Visitando il Villaggio SOS locale e riconoscendone l’ottimale organizzazione, la rappresentante dei Paesi Bassi, la signora Valerie Jans, ha sottolineato la delicata questione della distribuzione delle acque ad Harare. Una cattiva gestione da parte del Dipartimento delle Opere Pubbliche non ha permesso una sufficiente fornitura di acqua potabile, portando ad una aggravamento dell’epidemia di colera. Il rappresentante delle autorità locali per lo Zimbabwe non è stato in grado di spiegare quali sono le azioni intraprese per affrontare la crisi.

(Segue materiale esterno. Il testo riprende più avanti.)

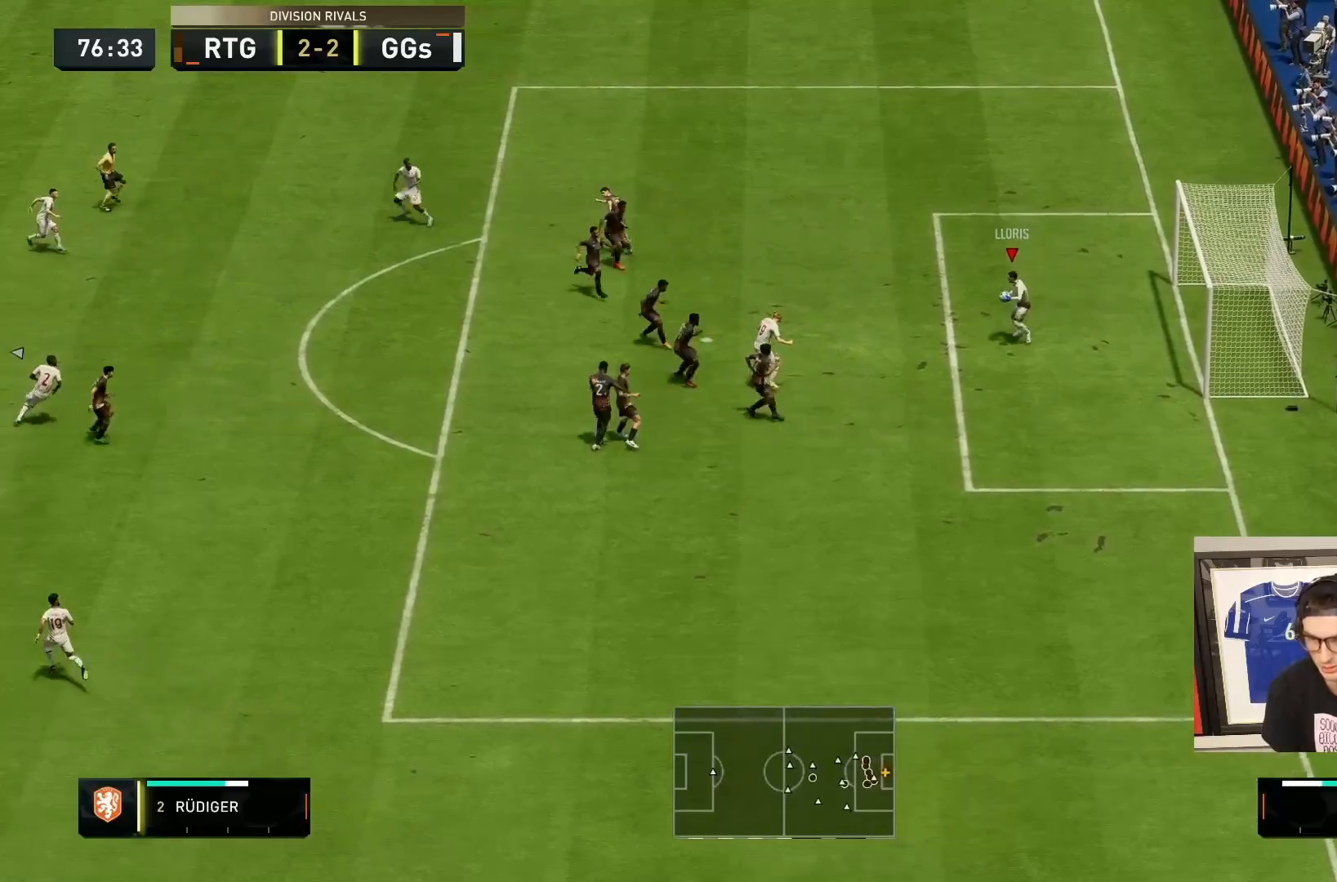
{"dt_ms": 500, "buttons": ["R2"], "left_stick": "down", "right_stick": "center", "events": [[17, "R2", "down"]]}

"Misure di emergenza come la fornitura di acqua potabile, grazie all’opera di SOS Villaggi dei Bambini ed UNICEF, sono molto importanti, ma di certo non sono sufficienti per superare del tutto la situazione di crisi. È necessario che il governo locale si attivi con urgenza per migliorare la distribuzione dell'acqua e degli scarichi delle fognature." ha commentato Gary Birditt, direttore di SOS Villaggi dei Bambini dello Zimbabwe.

Anche tenendo conto del loro futuro incerto, le famiglie che hanno ricevuto il sostegno sono state felici di essere finalmente in grado di proteggersi meglio dal colera. Belter Muchongwe ha detto: "Ora ho una raccolta di acqua potabile che possiamo utilizzare senza aver paura di essere contagiati. La nostra famiglia è povera, non potevamo permetterci di comprare le compresse per la depurazione delle acque, ma grazie alle distribuzioni gratuite ora possiamo mangiare e lavarci con acqua sicura".
SOS Villaggi dei Bambini continuerà a tenere sotto controllo la situazione in Zimbabwe, per poter intervenire nelle situazioni più difficili.